The Influence of Depositional Environment on Reservoir Quality of the Macedon Member, Exmouth Sub basin, Western Australia
Honours Degree 2002
University of Adelaide
The Berriasian Macedon Member of the Lower Barrow Group forms a key reservoir in the Exmouth Sub-basin. Recent discoveries such as Macedon/Pyrenees, Enfield and Laverda have all intersected the Macedon Member. Hence the Macedon Member is a highly prospective play in the Exmouth Sub-basin.
Plotting porosity and permeability trends with respect to facies shows that subtle changes in facies type and lithology have a significant effect on porosity and permeability. Generally sand rich facies such as vertically amalgamating basin floor lobes, upper shoreface and channel facies display the highest porosities and permeabilities and form the best reservoirs in the Macedon Member. The clay and mud-rich shelf mud facies exhibits the lowest porosity and permeability and forms an ideal intra-formational seal.
Statistical analysis of porosity and permeability data shows that the basin floor lobe facies forms the best reservoirs, with mean porosity of 27.5% and mean permeability of approximately 2000 mD. Unconfined channels also form good reservoirs with mean porosity of 26% and permeability of approximately 1000 mD, followed by the upper shoreface facies, matrix supported mass flows and channels within incised canyons.

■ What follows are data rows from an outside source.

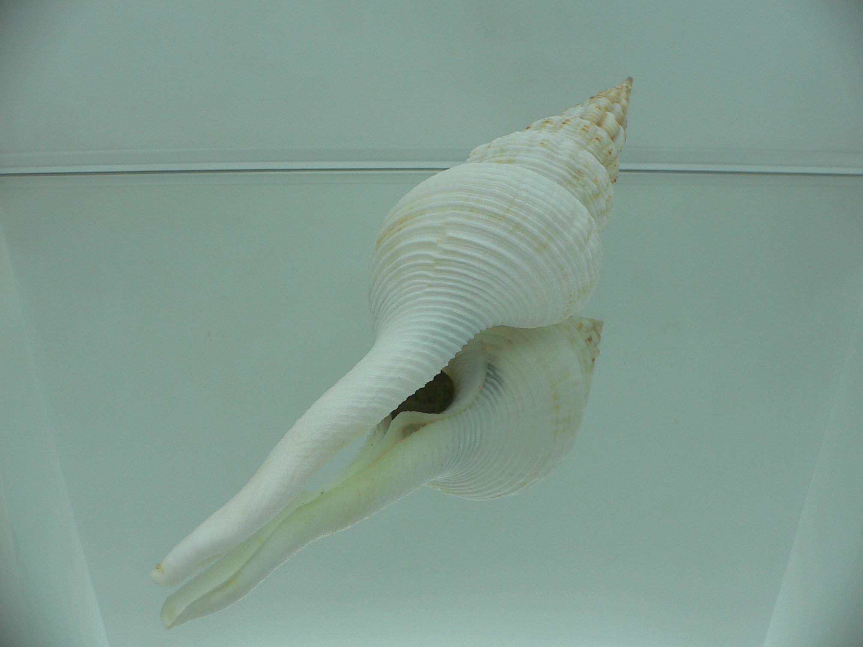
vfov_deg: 40.7
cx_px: 432
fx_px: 873
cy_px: 324
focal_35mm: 35
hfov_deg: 52.6
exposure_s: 1/80
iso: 80
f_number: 2.8
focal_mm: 4.6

Where the relationship between porosity and permeability for a single facies is similar for different wells, it is possible to estimate reservoir quality from seismic data where individual facies have been identified. The upper shoreface facies of Enfield-1 and Enfield-2 can be seen in seismic data, and the similarity between porosity and permeability trends suggests that another well intersecting this facies would have similar porosity and permeability. The basin floor lobe facies intersected in Batavus-1, Macedon 3 and Macedon-4 also have similar porosities and permeabilities. Hence where a basin floor lobe is identified in seismic data, an estimate of reservoir quality could be gained from the porosity versus permeability trend. In general facies that are characterized by homogeneous sands show correlation between porosity and permeability trends for different wells, where sediment is inhomogeneous, such as with mass flows, porosity and permeability varies depending on percentage of shale clasts. In this case porosity and permeability is different for each individual flow. The use of porosity and permeability relationships if combined with other reservoir quality estimation techniques has potential in minimizing risk in exploration.